§ **WHAT THE TASK ASKS**
Tally the lines below that contain "normal" and reply with only the tally.

§ **PROVIDED DATA**

════════════════════

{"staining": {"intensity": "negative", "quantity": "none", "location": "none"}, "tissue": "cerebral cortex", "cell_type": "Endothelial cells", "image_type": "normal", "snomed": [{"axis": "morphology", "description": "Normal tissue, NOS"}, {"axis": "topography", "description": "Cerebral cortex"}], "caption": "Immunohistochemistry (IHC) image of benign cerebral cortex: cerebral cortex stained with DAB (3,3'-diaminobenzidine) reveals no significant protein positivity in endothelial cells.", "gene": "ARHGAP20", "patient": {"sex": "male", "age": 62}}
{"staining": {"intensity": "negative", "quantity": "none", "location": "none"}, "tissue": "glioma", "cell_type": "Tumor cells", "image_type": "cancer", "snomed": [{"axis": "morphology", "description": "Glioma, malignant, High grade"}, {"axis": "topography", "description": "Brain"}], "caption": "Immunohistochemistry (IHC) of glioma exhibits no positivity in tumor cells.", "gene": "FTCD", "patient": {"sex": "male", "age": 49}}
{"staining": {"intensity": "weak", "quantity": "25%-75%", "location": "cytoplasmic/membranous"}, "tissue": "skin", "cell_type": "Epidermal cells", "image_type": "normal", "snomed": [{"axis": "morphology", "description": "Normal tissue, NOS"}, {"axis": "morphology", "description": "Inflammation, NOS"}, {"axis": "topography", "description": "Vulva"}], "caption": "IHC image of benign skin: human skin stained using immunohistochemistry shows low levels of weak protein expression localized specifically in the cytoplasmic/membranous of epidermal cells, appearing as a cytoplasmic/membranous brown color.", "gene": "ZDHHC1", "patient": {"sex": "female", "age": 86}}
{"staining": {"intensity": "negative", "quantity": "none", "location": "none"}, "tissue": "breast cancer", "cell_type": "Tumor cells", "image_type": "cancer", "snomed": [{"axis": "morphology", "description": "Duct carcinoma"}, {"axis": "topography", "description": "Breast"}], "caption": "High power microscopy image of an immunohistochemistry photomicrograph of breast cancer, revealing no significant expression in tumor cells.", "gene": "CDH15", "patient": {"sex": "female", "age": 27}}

════════════════════

§ **RESPONSE**
2